Symposium on Machine Learning in Speech and Language Processing (MLSLP)
September 14, 2012
Portland, Oregon, USA
Speaker: Dirk van Compernolle (KULeuven, Belgium)
Title: Large Vocabulary Template Based Speech Recognition
Abstract:
Acoustic Modeling, the core component of any
speech recognition system, has been dominated by the HMM/GMM modeling
paradigm for the past decades. This approach is very powerful thanks
to the very powerful machine learning algorithms that allow for
learning and optimizing the parameters in the system based on
thousands of hours of speech data. The weakness is that it requires a
crude approximation of reality, in which short term speech frames are
modeled as being independent observations generated by a first order
Markov process.
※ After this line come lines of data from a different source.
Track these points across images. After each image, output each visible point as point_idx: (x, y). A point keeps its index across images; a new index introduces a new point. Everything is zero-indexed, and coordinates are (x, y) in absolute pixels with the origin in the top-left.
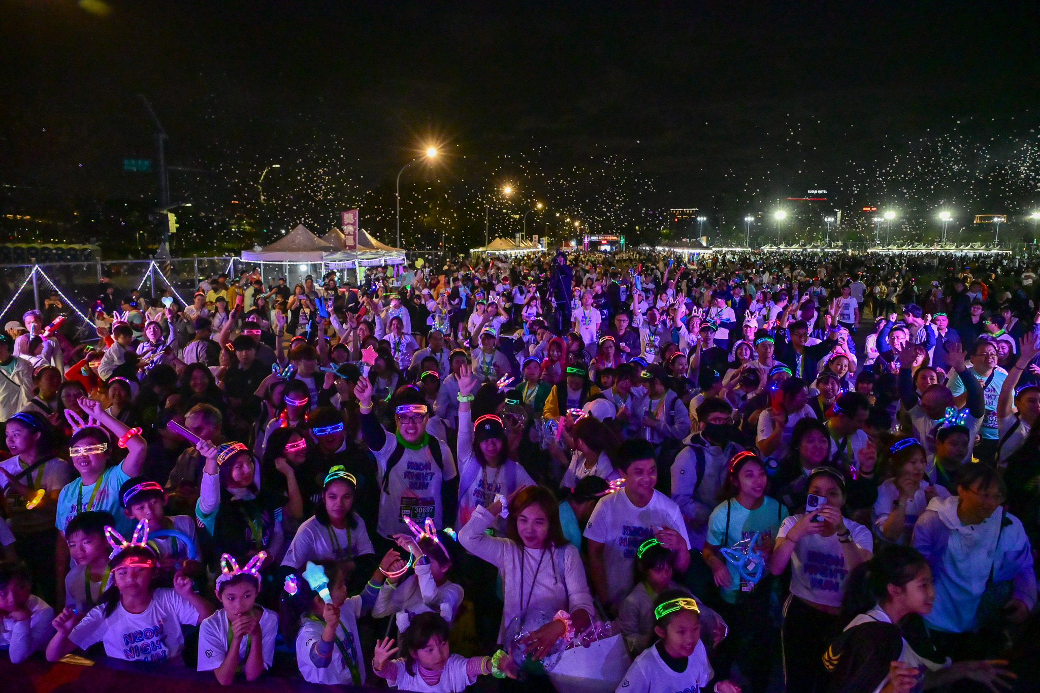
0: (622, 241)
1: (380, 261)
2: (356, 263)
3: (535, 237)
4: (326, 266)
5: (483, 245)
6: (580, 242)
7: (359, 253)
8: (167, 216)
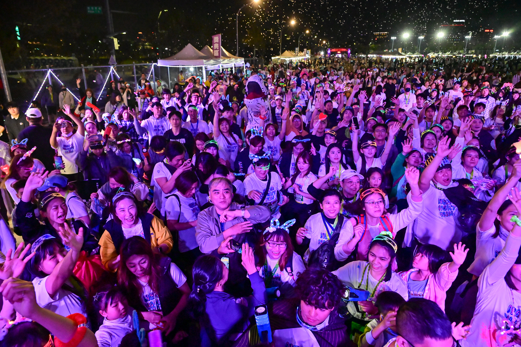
0: (349, 51)
1: (232, 65)
2: (220, 66)
3: (305, 50)
4: (205, 68)
5: (279, 55)
6: (326, 53)
7: (222, 60)
8: (113, 40)
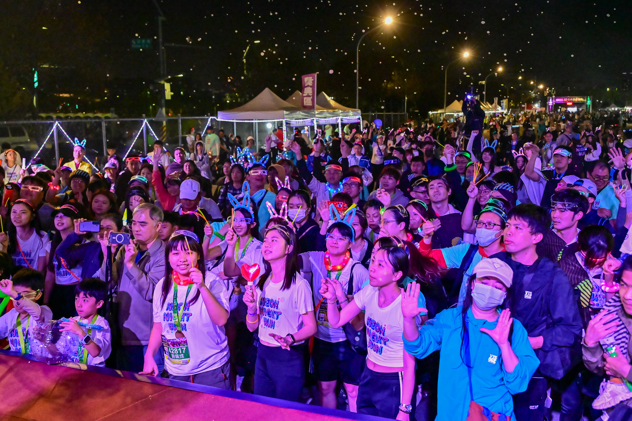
0: (589, 102)
1: (337, 120)
2: (315, 122)
3: (496, 100)
4: (287, 123)
5: (441, 107)
6: (544, 104)
7: (317, 112)
8: (164, 85)
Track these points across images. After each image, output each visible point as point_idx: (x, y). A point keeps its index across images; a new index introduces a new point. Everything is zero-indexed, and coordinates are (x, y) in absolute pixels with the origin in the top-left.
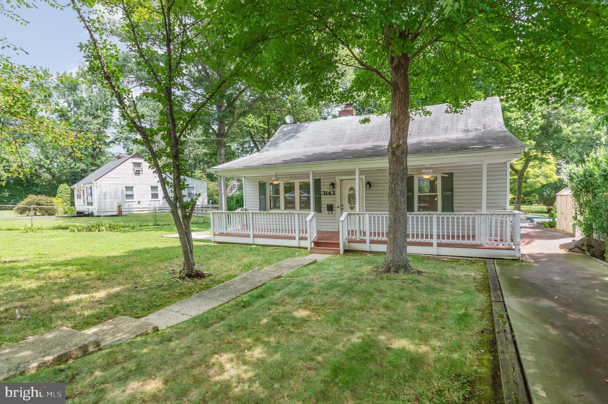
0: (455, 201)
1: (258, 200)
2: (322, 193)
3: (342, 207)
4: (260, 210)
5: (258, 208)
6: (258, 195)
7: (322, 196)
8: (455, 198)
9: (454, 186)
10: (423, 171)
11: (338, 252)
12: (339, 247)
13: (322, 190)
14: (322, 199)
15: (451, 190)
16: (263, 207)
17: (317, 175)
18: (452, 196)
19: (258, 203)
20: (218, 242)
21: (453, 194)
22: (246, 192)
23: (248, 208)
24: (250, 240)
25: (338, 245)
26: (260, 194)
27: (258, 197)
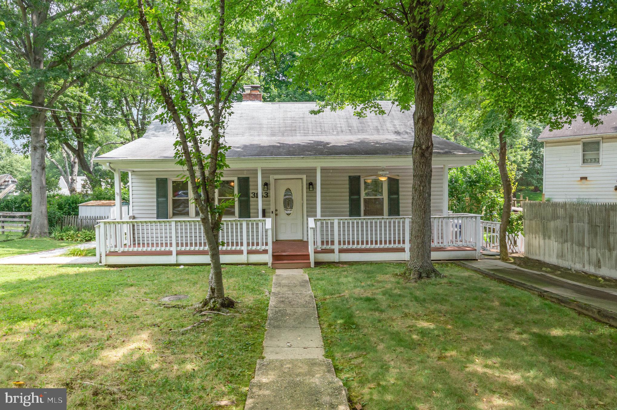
0: (400, 205)
1: (155, 204)
2: (251, 195)
3: (277, 212)
4: (158, 218)
5: (155, 216)
6: (155, 196)
7: (251, 199)
8: (400, 201)
9: (400, 189)
10: (381, 173)
11: (308, 266)
12: (309, 259)
13: (251, 191)
14: (251, 203)
15: (397, 193)
16: (162, 213)
17: (245, 172)
18: (398, 199)
19: (155, 208)
20: (109, 266)
21: (398, 197)
22: (134, 192)
23: (136, 216)
24: (172, 259)
25: (307, 257)
26: (158, 196)
27: (155, 200)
In recent years a variety of examplar based
approaches have been developed as an alternative to the HMM paradigm.
The main promise of any examplar based approach is that it can form a
new local reference model on demand that is more relevant for the test
sample than a global HMM ever can be and can tell us more about the
test sample and hence should result in better recognition.
The system we have developed at KULeuven-ESAT is at its basis very
similar to the small vocabulary Dynamic Time Warping systems used in
the early days of isolated word recognition. We will focus on those
novel components that were essential to make DTW work for a large
vocabulary continuous speech recognition task. Unit (class)
definition and local distance metric (especially within class, thus
very local) needed a critical review. Data sharpening - a technique
commonly used in non-parametric classifiers to deal with outliers and
mislabeled data - proved to be an essential complement for any local
distance metric. We will review both single best and k-NN decoding
strategies that each hold different options to deal with long span
continuity constraints in the decoded match. We will then dig deeper
into how we can query the most similar examplars for properties beyond
classical spectral envelope features. These meta-features may have
been derived from the signal observed over a much wider time window,
any available annotation or both: e.g. gender, speaking style,
phonetic context, speaking rate, background ... Given the variable
nature of such meta-features merging them into a global score is
accomplished SCRFs (Segmental Conditional Random Fields).
Doing time warping at the template level makes our system
computationally intensive. We will highlight some issues and adopted
solutions. Finally we will make a comparison of our approach with
some of the other examplar based systems.